__Required work__
For the data below, please report each line where the word "Right" is found.

__Excerpted records__

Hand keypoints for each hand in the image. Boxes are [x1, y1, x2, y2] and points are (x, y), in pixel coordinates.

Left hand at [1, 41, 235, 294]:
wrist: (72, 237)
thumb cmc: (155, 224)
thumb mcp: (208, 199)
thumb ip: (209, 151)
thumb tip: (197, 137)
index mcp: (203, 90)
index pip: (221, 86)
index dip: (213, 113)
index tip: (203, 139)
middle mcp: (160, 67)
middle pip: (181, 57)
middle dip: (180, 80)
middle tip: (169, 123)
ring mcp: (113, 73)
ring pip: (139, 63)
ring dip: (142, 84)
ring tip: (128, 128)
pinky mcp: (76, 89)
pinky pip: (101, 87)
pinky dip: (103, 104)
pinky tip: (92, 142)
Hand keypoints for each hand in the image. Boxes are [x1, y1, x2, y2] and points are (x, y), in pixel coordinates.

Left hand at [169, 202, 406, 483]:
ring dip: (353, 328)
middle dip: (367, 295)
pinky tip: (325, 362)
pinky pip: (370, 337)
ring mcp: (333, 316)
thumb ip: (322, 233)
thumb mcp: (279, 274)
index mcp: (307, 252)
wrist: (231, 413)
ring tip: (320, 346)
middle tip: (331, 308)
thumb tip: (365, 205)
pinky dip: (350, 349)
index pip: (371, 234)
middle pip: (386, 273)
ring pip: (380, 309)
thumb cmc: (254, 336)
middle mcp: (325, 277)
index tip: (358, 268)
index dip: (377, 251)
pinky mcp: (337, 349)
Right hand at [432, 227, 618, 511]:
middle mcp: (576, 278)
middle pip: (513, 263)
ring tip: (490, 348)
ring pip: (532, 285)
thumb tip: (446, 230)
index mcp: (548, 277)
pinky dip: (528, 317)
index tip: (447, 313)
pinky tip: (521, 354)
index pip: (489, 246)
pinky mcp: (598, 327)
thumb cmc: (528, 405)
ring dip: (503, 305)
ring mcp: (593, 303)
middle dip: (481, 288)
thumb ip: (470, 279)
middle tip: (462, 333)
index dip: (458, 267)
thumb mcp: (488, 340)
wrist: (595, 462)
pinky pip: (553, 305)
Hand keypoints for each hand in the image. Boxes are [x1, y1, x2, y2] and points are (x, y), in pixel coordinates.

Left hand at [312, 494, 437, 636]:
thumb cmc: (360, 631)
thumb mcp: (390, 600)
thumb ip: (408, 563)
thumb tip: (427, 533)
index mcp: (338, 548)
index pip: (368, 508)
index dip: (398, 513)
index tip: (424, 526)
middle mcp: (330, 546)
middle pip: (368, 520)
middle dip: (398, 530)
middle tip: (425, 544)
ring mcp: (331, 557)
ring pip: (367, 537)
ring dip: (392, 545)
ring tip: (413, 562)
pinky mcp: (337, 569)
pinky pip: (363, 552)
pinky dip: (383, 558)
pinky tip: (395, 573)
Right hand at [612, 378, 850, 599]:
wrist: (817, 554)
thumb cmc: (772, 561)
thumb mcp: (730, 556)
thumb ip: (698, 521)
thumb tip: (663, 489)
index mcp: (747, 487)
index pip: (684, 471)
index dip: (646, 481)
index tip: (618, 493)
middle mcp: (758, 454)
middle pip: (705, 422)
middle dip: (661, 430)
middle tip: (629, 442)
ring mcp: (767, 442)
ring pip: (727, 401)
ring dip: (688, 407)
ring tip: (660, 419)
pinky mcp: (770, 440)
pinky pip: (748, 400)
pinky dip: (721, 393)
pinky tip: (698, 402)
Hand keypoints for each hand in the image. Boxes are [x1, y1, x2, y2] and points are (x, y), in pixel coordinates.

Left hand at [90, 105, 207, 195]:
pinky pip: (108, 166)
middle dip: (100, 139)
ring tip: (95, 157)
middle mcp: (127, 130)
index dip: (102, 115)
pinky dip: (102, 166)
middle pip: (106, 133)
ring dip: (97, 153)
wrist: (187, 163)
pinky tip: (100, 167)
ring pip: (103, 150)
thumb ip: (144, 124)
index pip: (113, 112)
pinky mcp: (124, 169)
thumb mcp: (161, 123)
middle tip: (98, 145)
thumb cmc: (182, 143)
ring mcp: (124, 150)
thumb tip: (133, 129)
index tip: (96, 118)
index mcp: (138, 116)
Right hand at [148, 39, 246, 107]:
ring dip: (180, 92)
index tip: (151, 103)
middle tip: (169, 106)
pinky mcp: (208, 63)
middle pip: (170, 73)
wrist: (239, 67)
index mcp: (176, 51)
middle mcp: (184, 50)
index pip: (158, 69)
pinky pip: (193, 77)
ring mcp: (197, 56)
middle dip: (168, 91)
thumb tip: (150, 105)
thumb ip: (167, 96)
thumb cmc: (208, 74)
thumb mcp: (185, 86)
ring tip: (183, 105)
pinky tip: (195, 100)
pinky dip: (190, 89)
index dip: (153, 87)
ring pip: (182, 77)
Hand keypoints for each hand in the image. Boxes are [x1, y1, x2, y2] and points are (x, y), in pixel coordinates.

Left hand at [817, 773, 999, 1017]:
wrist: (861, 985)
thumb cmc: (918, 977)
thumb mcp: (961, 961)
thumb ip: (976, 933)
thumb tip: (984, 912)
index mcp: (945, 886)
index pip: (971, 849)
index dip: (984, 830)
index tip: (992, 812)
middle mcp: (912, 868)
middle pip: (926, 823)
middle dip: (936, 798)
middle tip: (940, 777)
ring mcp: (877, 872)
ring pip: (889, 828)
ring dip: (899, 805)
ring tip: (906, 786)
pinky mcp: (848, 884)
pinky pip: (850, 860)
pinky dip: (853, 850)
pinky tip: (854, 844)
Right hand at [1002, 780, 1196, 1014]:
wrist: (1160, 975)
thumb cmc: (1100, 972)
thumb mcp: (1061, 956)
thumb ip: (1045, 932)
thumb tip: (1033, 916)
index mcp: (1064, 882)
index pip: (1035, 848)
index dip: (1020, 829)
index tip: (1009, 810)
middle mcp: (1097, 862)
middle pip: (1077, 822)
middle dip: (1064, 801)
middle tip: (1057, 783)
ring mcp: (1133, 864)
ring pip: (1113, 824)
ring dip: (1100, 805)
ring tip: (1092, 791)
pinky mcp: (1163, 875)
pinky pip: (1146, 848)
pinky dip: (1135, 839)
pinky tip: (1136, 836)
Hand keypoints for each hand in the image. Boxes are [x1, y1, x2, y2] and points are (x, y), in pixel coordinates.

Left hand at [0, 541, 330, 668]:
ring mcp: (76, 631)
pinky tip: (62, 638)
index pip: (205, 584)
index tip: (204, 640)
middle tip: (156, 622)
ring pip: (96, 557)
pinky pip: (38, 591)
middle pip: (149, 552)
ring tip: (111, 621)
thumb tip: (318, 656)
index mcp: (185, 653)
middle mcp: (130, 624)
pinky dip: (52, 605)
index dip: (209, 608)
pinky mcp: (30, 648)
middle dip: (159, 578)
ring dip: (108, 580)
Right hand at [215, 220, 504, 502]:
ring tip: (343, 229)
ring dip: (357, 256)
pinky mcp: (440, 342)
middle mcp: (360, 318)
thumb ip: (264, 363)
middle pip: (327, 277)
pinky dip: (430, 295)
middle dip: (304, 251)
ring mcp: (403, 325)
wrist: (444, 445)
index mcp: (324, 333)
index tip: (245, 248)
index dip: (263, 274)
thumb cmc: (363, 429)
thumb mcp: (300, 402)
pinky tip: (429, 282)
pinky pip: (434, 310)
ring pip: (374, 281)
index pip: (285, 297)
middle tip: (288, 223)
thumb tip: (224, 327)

__Response to the exercise__
Right hand at [432, 227, 618, 511]:
Right hand at [612, 378, 850, 599]:
Right hand at [148, 39, 246, 107]:
Right hand at [1002, 780, 1196, 1014]:
Right hand at [215, 220, 504, 502]:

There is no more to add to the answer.